**PROVIDED PASSAGE**
# How to Buy T-shirt with your name.



## Nilrobart123 (May 17, 2019)

I have to buy a T-shirt with my name. Can tell where and how to get such a T-shirt if anyone knows, please tell me.


----------



## webtrekker (Jan 28, 2018)

Search Google for customised t-shirts.


----------



## abetterimage (Sep 8, 2007)

webtrekker said:


> Search Google for customised t-shirts.


They did and found this site


----------



## BrendaPhoto (Jan 6, 2017)

Sublimation or DTG printer will do that for you. Call around under T-Shirt Printers.

Many silk screeners have DTG printers now but do want a min of 3 at least. 
T-Shirt shops that have DTG will do one of a kind.. about $25 to $30 a shirt I think.


----------



## AnACustomPrints (Dec 1, 2016)

$25-30 per shirt seems quite high. One shirt should run around $14.00-$15.00. Many DTG businesses do one shirt minimums. As long as a file is available it is about a 10 minute process.


----------



## multiplesifl (Jun 27, 2011)

If all you want is a shirt with your name on it, you can always check out your local print shops and see if they do vinyl lettering. If you're looking to integrate your name into an existing design, they can help with that if they have a Direct To Garment machine, but it'll be a bit pricier since it's a different process and you'll most likely have to get the graphic design department involved in making the changes to the sample of art you provide. Either way, you can get this done locally. You just have to put in the effort to find the place that does custom clothing. Good luck!


----------



## webtrekker (Jan 28, 2018)

https://www.google.com/search?q=t-shirt+with+my+name+on&ie=utf-8&oe=utf-8&client=firefox-b


----------



## splathead (Dec 4, 2005)

webtrekker said:


> https://www.google.com/search?q=t-shirt+with+my+name+on&ie=utf-8&oe=utf-8&client=firefox-b



:: Please do not post links to generic search sites. If you know of specific suppliers on Google then post those instead. Otherwise, it's OK to skip these type of questions so that others who have more relevant links can answer ::​


----------

**COLLECTED MATERIAL**
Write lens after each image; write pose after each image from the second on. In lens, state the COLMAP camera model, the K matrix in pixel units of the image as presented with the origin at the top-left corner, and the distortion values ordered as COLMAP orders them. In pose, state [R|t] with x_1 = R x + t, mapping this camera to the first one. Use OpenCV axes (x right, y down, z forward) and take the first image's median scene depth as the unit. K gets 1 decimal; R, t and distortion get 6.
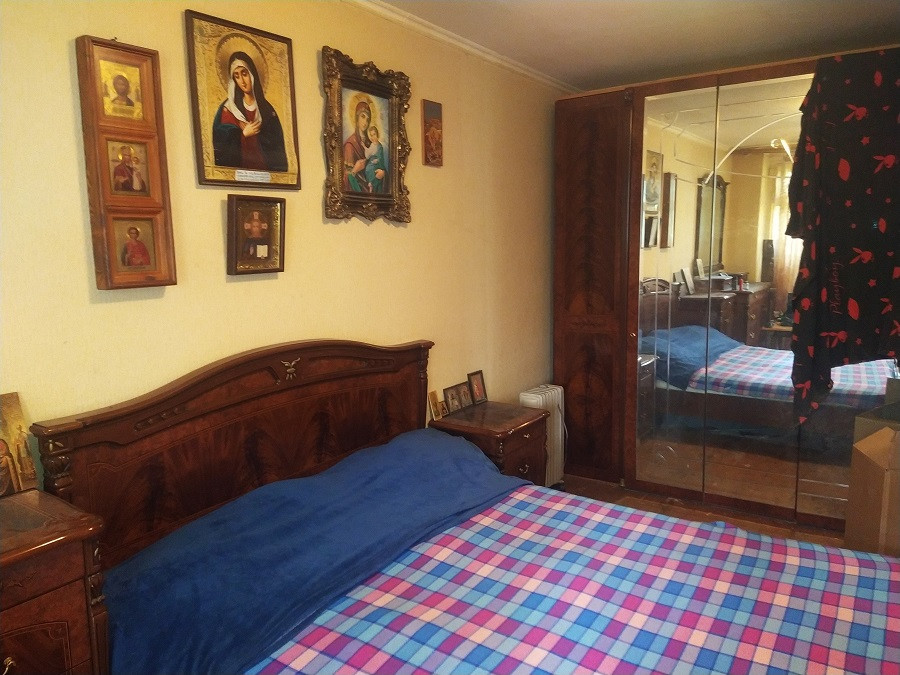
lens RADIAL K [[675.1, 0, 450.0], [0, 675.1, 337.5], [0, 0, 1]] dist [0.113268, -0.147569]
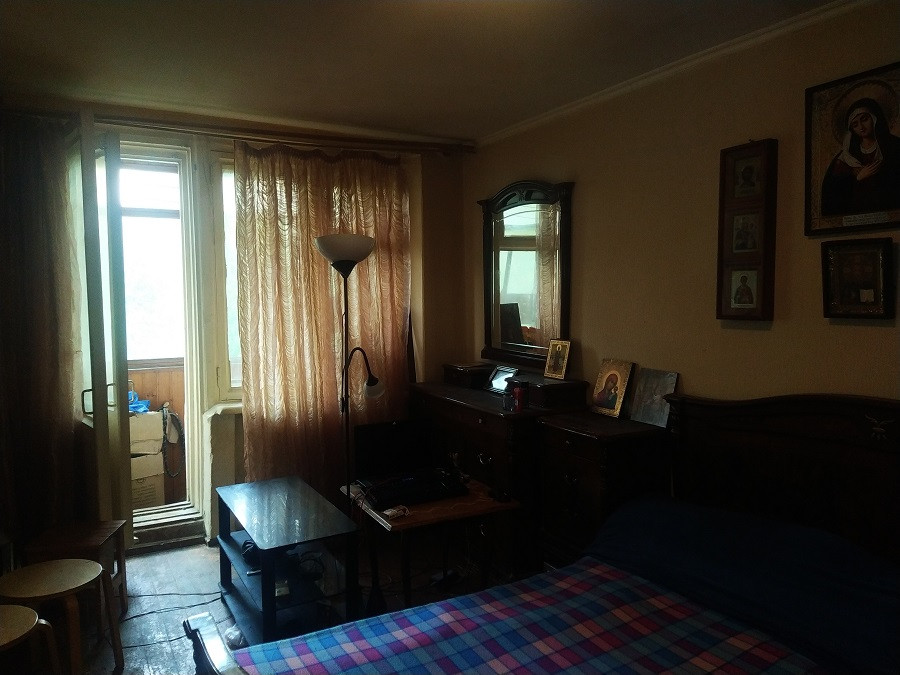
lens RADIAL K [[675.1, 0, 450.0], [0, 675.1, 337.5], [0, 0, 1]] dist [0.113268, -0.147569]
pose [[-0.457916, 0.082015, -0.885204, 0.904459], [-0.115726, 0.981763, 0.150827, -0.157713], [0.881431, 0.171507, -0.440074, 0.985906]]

**PROBLEMS TO WORK ON**
1 – According to the forum thread, why would adding a name to an existing design cost a bit more? Answer in one to three sentences.
2 – Copy word for word the portion of the forum thread that begins with the words containing "T-Shirt shops that" and ends with "10 minute process.".

**ANSWERS BY ITEM NUMBER**
1 – It uses a different process, a Direct To Garment machine. The graphic design department will also most likely have to get involved to change the sample art you provide.

2 –
T-Shirt shops that have DTG will do one of a kind.. about $25 to $30 a shirt I think.


----------



## AnACustomPrints (Dec 1, 2016)

$25-30 per shirt seems quite high. One shirt should run around $14.00-$15.00. Many DTG businesses do one shirt minimums. As long as a file is available it is about a 10 minute process.